Source text START
Dataset

Hub Datasets are dictionaries containing tensors. You can think of them as folders in the cloud. To store tensor in the cloud we first should put it in dataset and then store the dataset.

Store

To create and store dataset you would need to define tensors and specify the dataset dictionary.

from hub import dataset, tensor

tensor1 = tensor.from_zeros((20,512,512), dtype="uint8", dtag="image")
tensor2 = tensor.from_zeros((20), dtype="bool", dtag="label")

dataset.from_tensors({"name1": tensor1, "name2": tensor2})

dataset.store("username/namespace")

Load

To load a dataset from a central repository

from hub import dataset

ds = dataset.load("mnist/mnist")

Combine

You could combine datasets or concat them.

from hub import dataset

... 

#vertical
dataset.concat(ds1, ds2)

#horizontal
dataset.combine(ds1, ds2)

How to Upload a Dataset

For small datasets that would fit into your RAM you can directly upload by converting a numpy array into hub tensor. For complete example please check Uploading MNIST and Uploading CIFAR

For larger datasets you would need to define a dataset generator and apply the transformation iteratively. Please see an example below Uploading COCO. Please pay careful attention to meta(...) function where you describe each tensor properties. Please pay careful attention providing full meta description including shape, dtype, dtag, chunk_shape etc.

Dtag

For each tensor you would need to specify a dtag so that visualizer knows how draw it or transformations have context how to transform it.

Dtag Shape Types
default any array any
image (width, height), (channel, width, height) or (width, height, channel) int, float
text used for label str or object
box [(4)] int32
mask (width, height) bool
segmentation (width, height), (channel, width, height) or (width, height, channel) int
video (sequence, width, height, channel) or (sequence, channel, width, height) int, float
embedding
tabular
time
event
audio
pointcloud
landmark
polygon
mesh
document

Guidelines

  1. Fork the github repo and create a folder under examples/dataset

  2. Train a model using Pytorch

import hub
import pytorch

ds = hub.load("username/dataset")
ds = ds.to_pytorch()

# Implement a training loop for the dataset in pytorch
...
  1. Train a model using Tensorflow

import hub
import tensorflow

ds = hub.load("username/dataset")
ds = ds.to_tensorflow()

# Implement a training loop for the dataset in tensorflow
...
  1. Make sure visualization works perfectly at app.activeloop.ai

Final Checklist

So here is the checklist, the pull request.
Source text END
Material supplied START
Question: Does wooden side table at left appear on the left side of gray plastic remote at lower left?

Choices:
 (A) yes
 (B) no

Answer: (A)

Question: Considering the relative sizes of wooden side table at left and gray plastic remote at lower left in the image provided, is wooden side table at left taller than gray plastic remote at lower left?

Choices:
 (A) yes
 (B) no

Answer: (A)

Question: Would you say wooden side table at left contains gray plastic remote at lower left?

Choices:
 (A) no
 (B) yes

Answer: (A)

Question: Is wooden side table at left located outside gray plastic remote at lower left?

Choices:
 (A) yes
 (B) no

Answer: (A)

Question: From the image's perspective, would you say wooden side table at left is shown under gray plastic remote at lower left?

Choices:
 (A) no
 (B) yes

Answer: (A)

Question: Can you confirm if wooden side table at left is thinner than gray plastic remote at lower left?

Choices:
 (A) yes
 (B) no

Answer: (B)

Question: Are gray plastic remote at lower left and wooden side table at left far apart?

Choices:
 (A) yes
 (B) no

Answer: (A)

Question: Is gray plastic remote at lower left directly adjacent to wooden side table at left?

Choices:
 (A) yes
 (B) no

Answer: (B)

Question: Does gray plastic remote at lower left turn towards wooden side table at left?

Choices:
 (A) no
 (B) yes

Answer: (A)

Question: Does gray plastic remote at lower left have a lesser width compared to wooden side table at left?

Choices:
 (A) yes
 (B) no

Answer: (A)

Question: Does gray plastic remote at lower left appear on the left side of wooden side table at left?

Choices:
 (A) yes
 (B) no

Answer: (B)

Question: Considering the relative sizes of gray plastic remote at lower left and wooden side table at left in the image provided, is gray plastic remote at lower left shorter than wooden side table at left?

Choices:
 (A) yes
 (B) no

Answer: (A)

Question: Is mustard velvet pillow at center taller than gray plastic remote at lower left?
Material supplied END
### [What you have to do]
Write the next part of the Hub dataset documentation, picking up right after its last sentence.

### [Answer section]
  • Accessible using the sdk

  • Trainable on Tensorflow

  • Trainable on PyTorch

  • Visualizable at app.activeloop.ai

  • Pull Request merged into master

Issues

If you spot any trouble or have any question, please open a github issue.

API

class hub.dataset.Dataset(tensors: Dict[str, hub.collections.tensor.core.Tensor], metainfo={})
property citation

Dataset citation

property count

len of dataset (len of tensors across axis 0, yes, they all should be = to each other) Returns -1 if length is unknown

delete(tag, creds=None, session_creds=True) → bool

Deletes dataset given tag(filepath) and credentials (optional)

property description

Dataset description

property howtoload

Dataset howtoload

items()

Returns tensors

keys()

Returns names of tensors

property license

Dataset license

property meta

Dict of meta’s of each tensor meta of tensor contains all metadata for tensor storage

store(tag, creds=None, session_creds=True) → hub.collections.dataset.core.Dataset

Stores dataset by tag(filepath) given credentials (can be omitted)

to_pytorch(transform=None, max_text_len=30)

Transforms into pytorch dataset

Parameters
  • transform (func) – any transform that takes input a dictionary of a sample and returns transformed dictionary

  • max_text_len (integer) – the maximum length of text strings that would be stored. Strings longer than this would be snipped

to_tensorflow(max_text_len=30)

Transforms into tensorflow dataset

Parameters

max_text_len (integer) – the maximum length of text strings that would be stored. Strings longer than this would be snipped

values()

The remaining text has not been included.